If you bought a Sony Vaio Fit 11A last February, you’ll want to stop using it as soon as possible. Sony issued a warning this morning (Reuters) that Vaios purchased this past February are catching fire around the battery area.
The computers have been shipped to 30,000 people in over 50 countries, so there’s a very good chance that the Vaio you are using (if bought in February) is a serious fire risk - Panasonic created the battery pack in question.
What to Do
If you aren’t sure whether or not your Fit 11A hybrid laptop is a danger, head to the Sony website. The company has put up a serial number checker, so that you can simply plug in the serial number on your laptop and see whether or not you need to stop using your laptop.
Sony has told the public that a different course of action should be taken depending on where you live, so make sure to check out that serial number in order to figure out what to do with your current useless laptop.
It’s never a good thing when a serious health risk like this one pops up.
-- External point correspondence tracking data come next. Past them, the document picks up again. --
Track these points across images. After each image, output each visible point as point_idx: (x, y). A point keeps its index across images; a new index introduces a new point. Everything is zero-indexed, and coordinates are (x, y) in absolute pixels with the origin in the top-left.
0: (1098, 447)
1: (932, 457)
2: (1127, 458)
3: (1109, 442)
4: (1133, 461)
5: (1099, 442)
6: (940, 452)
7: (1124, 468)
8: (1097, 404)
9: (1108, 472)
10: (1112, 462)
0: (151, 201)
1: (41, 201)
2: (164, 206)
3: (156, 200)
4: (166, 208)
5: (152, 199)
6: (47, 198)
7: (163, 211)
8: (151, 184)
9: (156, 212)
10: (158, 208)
Bad PR like this (and, yes, there is such a thing as bad press!) often leads to consumer skepticism. In Sony’s case, the news is, indeed, bad, but it’s even worse because Sony is about to sell its PC division to Japan Industrial Partners.
This Japanese investment group is set to purchase the PC side of Sony operations, and will be manufacturing the company’s Vaio production soon. With this new news, though, there’s no telling what kind of new negotiation Japan Industrial Partners might make with Sony, or if the company will continue the deal.
Is Your Laptop At Risk?
If you haven’t heard of the Fit 11A, that’s likely because this hybrid system wasn’t popular in the United States or elsewhere in North America. That said, there are some Fit 11A hyrbrids floating around out there, but it’s not too likely that you will have one of the problematic laptops. If you live outside of North America, however, you may have one of these hybrids or know someone that does. While recalls aren’t uncommon at all, some consumers blame Sony’s recent cutting of corners for the problem.
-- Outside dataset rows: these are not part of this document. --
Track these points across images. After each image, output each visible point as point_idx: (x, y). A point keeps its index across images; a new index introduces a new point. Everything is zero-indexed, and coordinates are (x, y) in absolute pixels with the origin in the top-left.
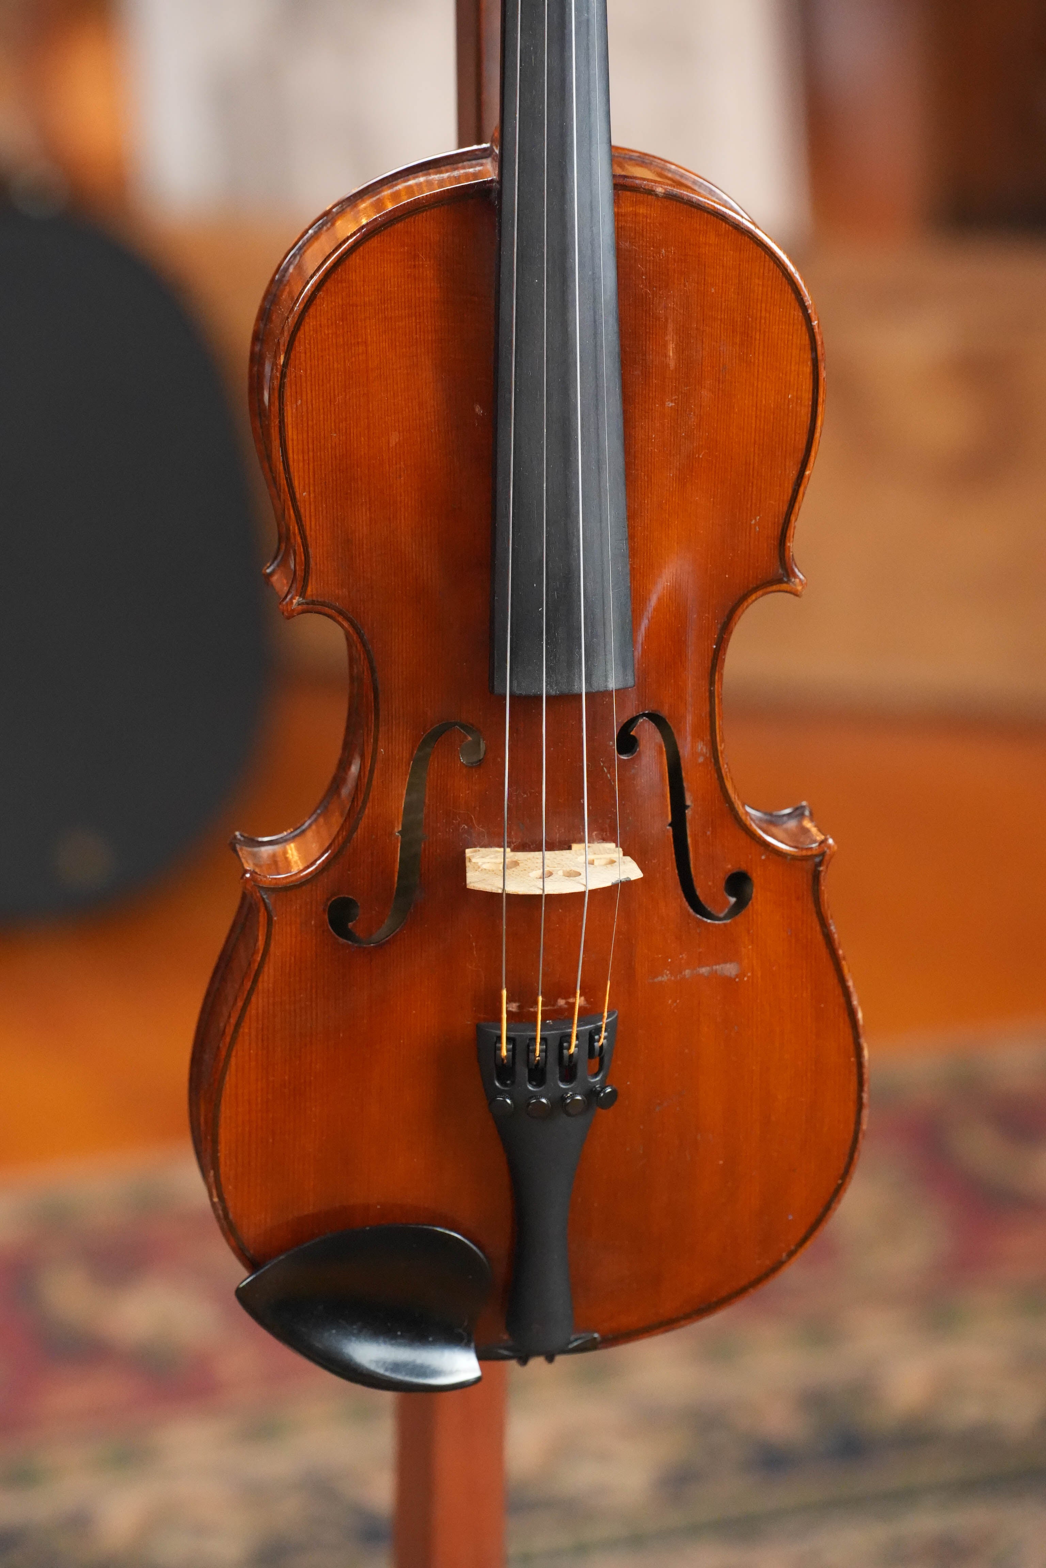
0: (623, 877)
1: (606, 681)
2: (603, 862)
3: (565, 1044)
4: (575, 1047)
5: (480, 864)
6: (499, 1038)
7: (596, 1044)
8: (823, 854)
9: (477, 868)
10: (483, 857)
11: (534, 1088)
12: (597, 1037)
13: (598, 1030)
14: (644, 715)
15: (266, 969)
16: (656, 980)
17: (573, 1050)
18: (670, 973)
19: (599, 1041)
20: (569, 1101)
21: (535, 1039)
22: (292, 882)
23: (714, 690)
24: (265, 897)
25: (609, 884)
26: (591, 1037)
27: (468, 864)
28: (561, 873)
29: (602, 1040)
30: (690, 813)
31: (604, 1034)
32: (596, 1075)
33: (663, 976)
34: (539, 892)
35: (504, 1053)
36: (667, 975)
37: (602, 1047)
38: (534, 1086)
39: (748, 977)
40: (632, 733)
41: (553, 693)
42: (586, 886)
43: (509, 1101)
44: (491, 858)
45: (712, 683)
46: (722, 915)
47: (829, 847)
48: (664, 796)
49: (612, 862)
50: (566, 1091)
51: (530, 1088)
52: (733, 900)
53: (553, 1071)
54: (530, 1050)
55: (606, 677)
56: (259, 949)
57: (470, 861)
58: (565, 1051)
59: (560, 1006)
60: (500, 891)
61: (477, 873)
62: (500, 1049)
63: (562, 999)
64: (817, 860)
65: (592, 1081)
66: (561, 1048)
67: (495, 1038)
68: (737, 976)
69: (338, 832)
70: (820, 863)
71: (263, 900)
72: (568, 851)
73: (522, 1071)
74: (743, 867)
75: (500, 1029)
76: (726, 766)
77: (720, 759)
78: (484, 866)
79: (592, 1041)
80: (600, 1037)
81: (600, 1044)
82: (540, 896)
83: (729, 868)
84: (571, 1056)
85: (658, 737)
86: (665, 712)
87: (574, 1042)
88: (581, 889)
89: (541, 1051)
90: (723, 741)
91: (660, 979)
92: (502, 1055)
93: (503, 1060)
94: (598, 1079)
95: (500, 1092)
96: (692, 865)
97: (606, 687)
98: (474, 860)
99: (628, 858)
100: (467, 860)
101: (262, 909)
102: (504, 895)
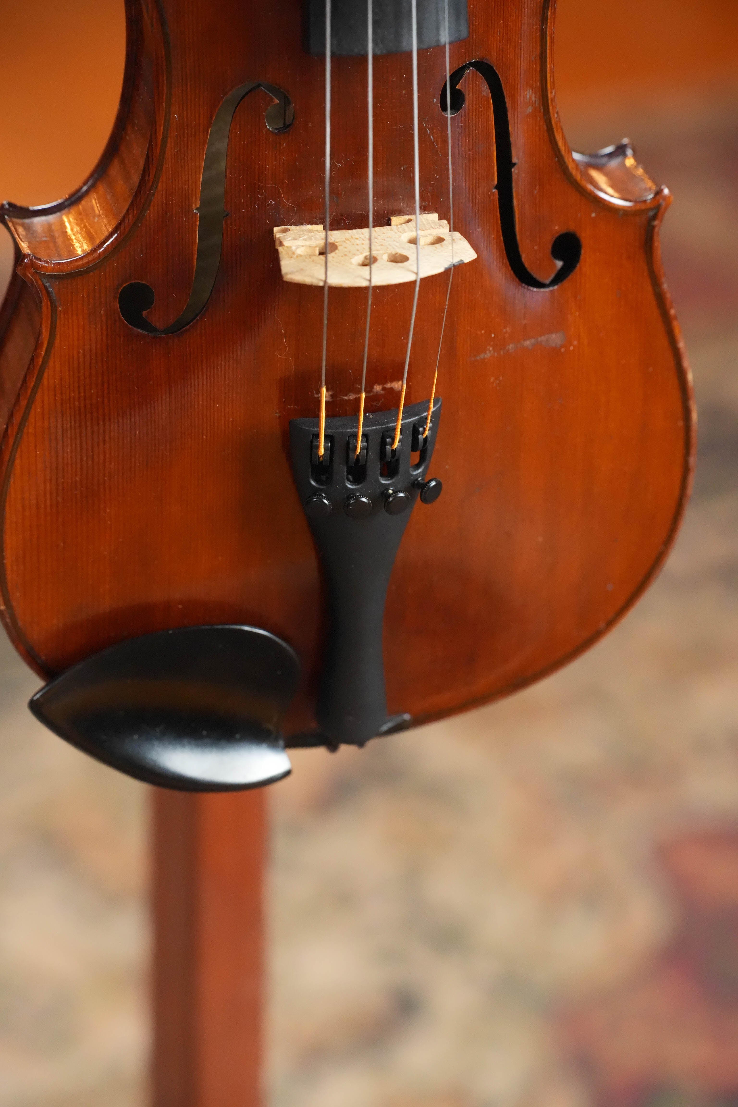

News that a laptop can catch fire is never a good thing, and it’s a fast way to strike fear into the hearts of consumers. Sony can bounce back from this one by distancing itself from the Vaio name. If the company states that the Vaio products are now out of its hands, consumers may be able to trust Sony once again. Then again, it all depends on how the press is handled with this mess up. Sony laptops haven’t been selling well in North America, and this news is sure to send those sales plummeting even further.
If you do own a Fit 11A laptop, do make sure to stop using it at once. Even if you don’t leave the laptop unattended, this fire risk is too dangerous to mess around with.